PASSAGE:
- Opening Delimiter -

# Grand Forks Area



## bhill552 (Oct 6, 2003)

I will be coming to the grand forks area for a duck hunt the last week of Oct and first week of Nov. Wondering if any one could give me some tips. 
Wondering how the hunting is in the area as well as the availability of public land. Also any hints on technique etc would be greatly appreciated. thanks B Hill


----------



## KEN W (Feb 22, 2002)

GF is in the valley...flat as a pancake.You will have to go 40-50 miles west to find potholes.

Everything could be froze up by Nov. except big water.


----------



## Matt Jones (Mar 6, 2002)

There is some semi-decent hunting by GF, mostly for geese. Kelly's Slough is a large, several thousand acre area that has a decent amount of water, public land...and pressure. You can shoot ducks by Kelly's but it's definitely not an area you would travel to hunt.


----------



## Blake Hermel (Sep 10, 2002)

give grand forks a shot, you will be impressed with the birds in kellys slough, should be a fine hunt. good luck!


----------



## Matt Jones (Mar 6, 2002)

Blake's right, GF might be the best hidden gem in the state ( I'll admit I was kinda trying to steer you out of my honey hole :roll: :wink: ). Here's a pic of a goose hunt within a few miles of Grand 'Ole GF.


----------



## dosch (May 20, 2003)

its not anymore.


----------



## Matt Jones (Mar 6, 2002)

dosch said:


> its not anymore.


Yeah, we weren't being SARCASTIC at all... :roll:


----------



## dosch (May 20, 2003)

me neither. Everone knows the valley is where its at.


----------



## Matt Jones (Mar 6, 2002)

SHUSH!!! We better keep our mouth's shut before everyone finds out!!!

I officially state for the record that the RRV is the WORST place in the state to hunt waterfowl.


----------



## Fetch (Mar 1, 2002)

I don't hunt near here but I do see lots of Canada geese in fields that are not posted -


----------



## bhill552 (Oct 6, 2003)

- Closing Delimiter -

EXERCISE INSTRUCTIONS:
a – Render this sentence from the Grand Forks hunting thread in Spanish: "I officially state for the record that the RRV is the WORST place in the state to hunt waterfowl."
b – Carry the Grand Forks hunting thread forward from its final line.
None of the material that comes after the Grand Forks hunting thread is needed.

EXTRACTED ENTRIES:

- Opening Delimiter -

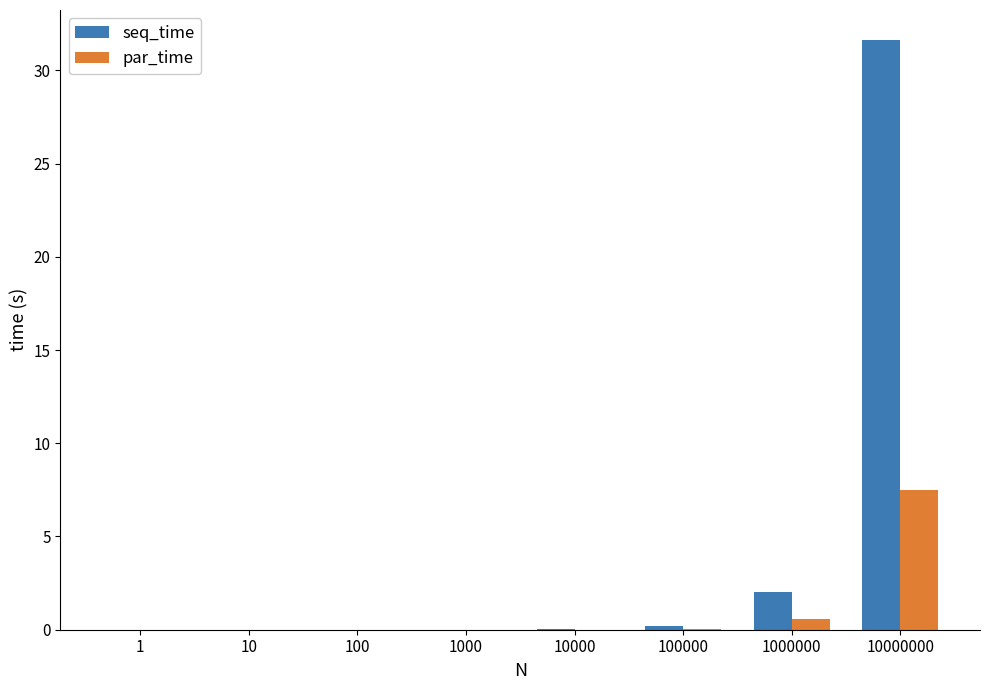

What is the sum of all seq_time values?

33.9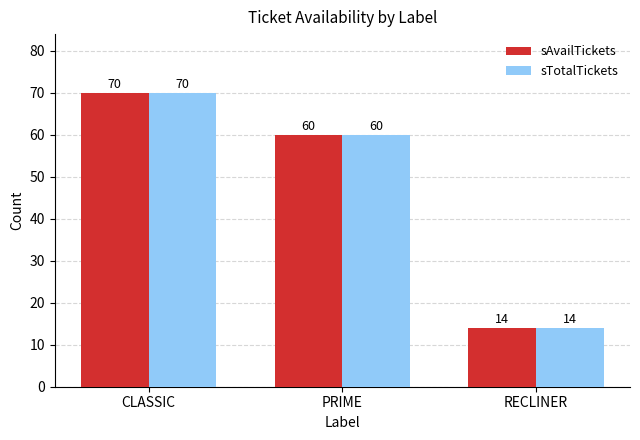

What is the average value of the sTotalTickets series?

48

- Closing Delimiter -
- Opening Delimiter -

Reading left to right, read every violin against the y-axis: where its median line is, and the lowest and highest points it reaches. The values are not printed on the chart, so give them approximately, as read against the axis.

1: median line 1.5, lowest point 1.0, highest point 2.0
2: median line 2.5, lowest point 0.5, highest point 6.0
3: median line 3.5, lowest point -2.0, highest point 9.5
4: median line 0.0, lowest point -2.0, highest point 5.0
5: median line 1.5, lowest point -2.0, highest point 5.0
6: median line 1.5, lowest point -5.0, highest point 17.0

- Closing Delimiter -

TASK-BY-TASK OUTPUTS:
a – Declaro oficialmente, para que conste, que el RRV es el PEOR lugar del estado para cazar aves acuáticas.

b –
So if Grand Forks isn't so great where should I go. I will be staying with my brother in law who is a student. He duck hunts some and says he usually goes about 30 minutes west on 2. Can't remember the name of the town though. I'm not asking for a exact spot just an area. Thanks in advance B Hill


----------



## dosch (May 20, 2003)

I dont like to give directions but 6 miles west and 2 miles north is a good starting point. but keep it under your hat.


----------



## duxnbux (Feb 25, 2002)

THere is also a rumor going around that there are birds about 6 miles east of GF as well.


----------



## Drixmein (Jan 25, 2003)

I saw 3 "quality" honkers and 5 mature greenheads feeding in a bean field just 5 miles southwest of GF.


----------



## bhill552 (Oct 6, 2003)

Just talked to my brother in law he says he mainly hunts about 40 minutes west of Grand Forks near Michigan or Lakota. Anything you can tell em about these areas. It sound like I'll be hunting with hm in the afternoons, but be by my lonesome for the mornings. ALso how many goose decoys do you need to be successfull in a field hunt. I have accesss to some but wasnt planning on bringing them. thanks B Hill


----------



## Blake Hermel (Sep 10, 2002)

Bhill
You and everyone else!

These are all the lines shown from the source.